Mereka aktif dalam pengambilan keputusan, persiapan makanan, perlengkapan ritual, dan persembahan yang penting untuk menjaga tradisi hidup. Terlebih lagi, peran Anrongta bukan hanya dalam ranah spiritual, tetapi juga dalam mendidik generasi muda dengan etika dan keterampilan domestik, termasuk seni menenun yang merupakan ekspresi budaya penting dan sumber tambahan pendapatan.
Inisiatif seperti KALEA yang dipimpin oleh Ramlah adalah contoh nyata bagaimana perempuan Kajang dapat menggabungkan tradisi dengan inovasi untuk mendukung ekonomi lokal dan pariwisata adat.
Keseluruhan, konstruksi peran kepemimpinan perempuan dalam masyarakat adat Kajang adalah cerminan dari kekuatan perempuan dalam mempertahankan identitas budaya mereka, serta berperan aktif dalam menjaga keberlanjutan budaya dan ekonomi komunitas mereka.
Mereka adalah pilar penting dalam menjaga warisan yang berharga dan membawa manfaat positif bagi pariwisata adat dan komunitas Tana Toa secara keseluruhan.
Referensi:
Elfira, E., Agustang, A., & Syukur, M. (2023). Prinsip Masyarakat Adat Kajang Dalam Mempertahankan Adat Istiadat (Studi Kasus Dalam Kawasan Adat Ammatoa). JISIP (Jurnal Ilmu Sosial dan Pendidikan), 7(1).
Hijjang, P. (2016, December). Pasang and traditional leadership ammatoa indigenous communities in forest resources management. In International Conference on Ethics in Governance (ICONEG 2016) (pp. 365-369). Atlantis Press.
Husain, S. B., Puryanti, L., & Setijowati, A. (2021). Komunitas Berbaju Hitam: Sejarah, Perempuan, dan Pendidikan dalam Masyarakat Adat Tana Towa Kajang, Sulawesi Selatan. Jurnal Sejarah Citra Lekha, 6(1), 57-67.

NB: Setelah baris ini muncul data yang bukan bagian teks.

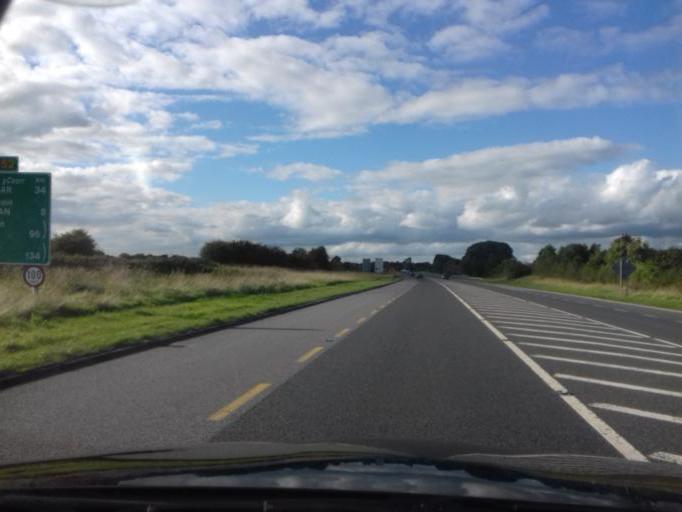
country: IE
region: Leinster
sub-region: Uibh Fhaili
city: Tullamore
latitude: 53.3045
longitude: -7.4915
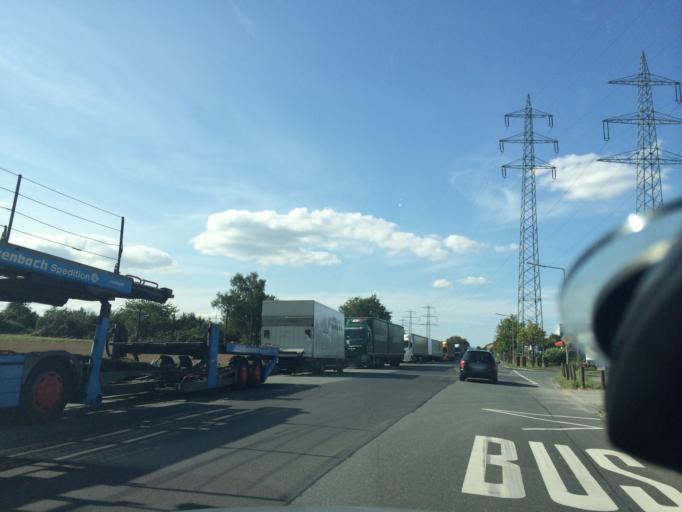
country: DE
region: Hesse
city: Morfelden-Walldorf
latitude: 49.9820
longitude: 8.5797
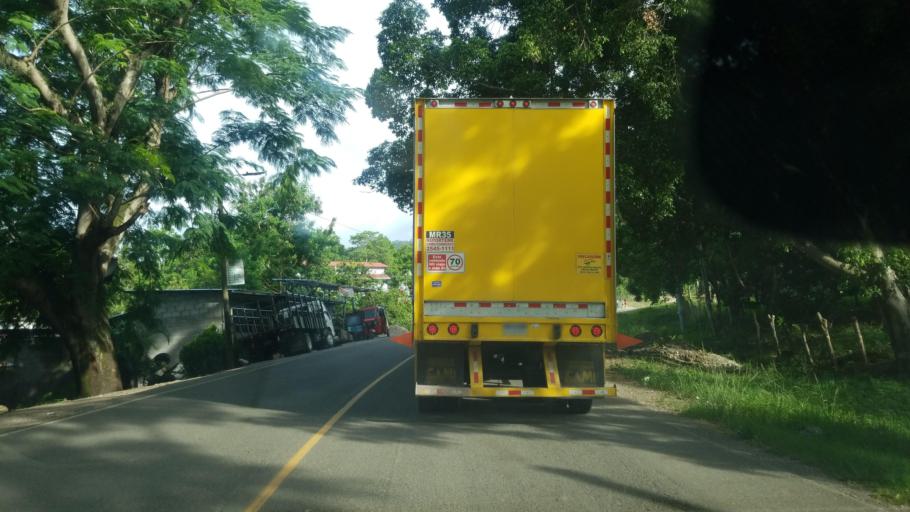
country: HN
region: Santa Barbara
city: Ilama
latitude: 15.0654
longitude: -88.2258
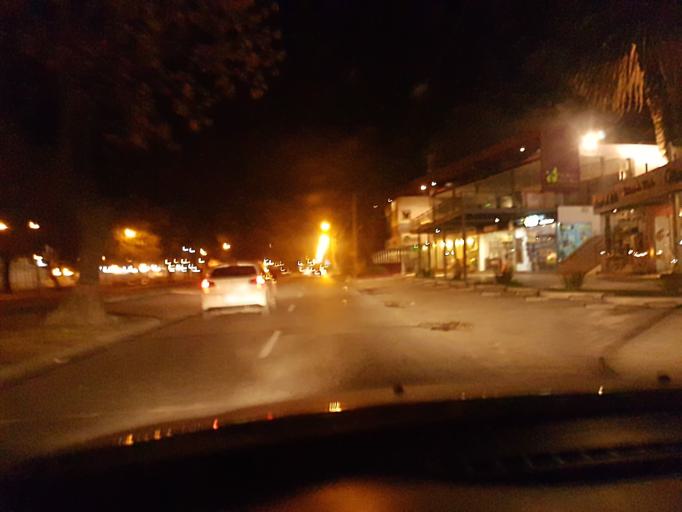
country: AR
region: Cordoba
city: Villa Allende
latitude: -31.2907
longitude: -64.2920
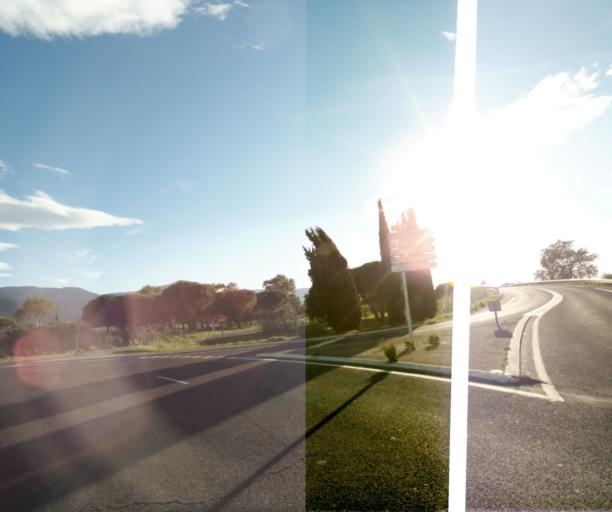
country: FR
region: Languedoc-Roussillon
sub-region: Departement des Pyrenees-Orientales
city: Argelers
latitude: 42.5645
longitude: 3.0068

Kaltsum, A. U., Kambo, G. A., & Muhammad, M. (2022). Penguatan Identitas Politik Perempuan dalam Masyarakat Adat Kajang. Jurnal Noken: Ilmu-Ilmu Sosial, 8(1), 91-100.
KemitraanIndonesia. (2021, January 8). Kongkow Virtual Intip Desa - Perempuan Adat Kajang: Antara Stigma dan Realita [Video]. Youtube. https://youtu.be/1DdKrhfJwGk?si=2O6myJbmxchQZGXV
Radjab, M., Nuvida, R. A. F., & Sabiq, M. (2023). Construction of women's roles in the Andingingi Ritual in the Ammatoa Customary Area, Tana Toa Village, Kajang District, Bulukumba Regency. Agrikan: Jurnal Agribisnis Perikanan, 16(1), 21-39.
Tikson, S. D. S., Sahas, N. S., Ramadanti, W. N., & Saleh, A. J. (2020). Market Potential Tope Le'leng Strategi Mengembangkan Industri Kecil Penenun Masyarakat Suku Kajang. JBMI (Jurnal Bisnis, Manajemen, dan Informatika), 17(2), 130-140.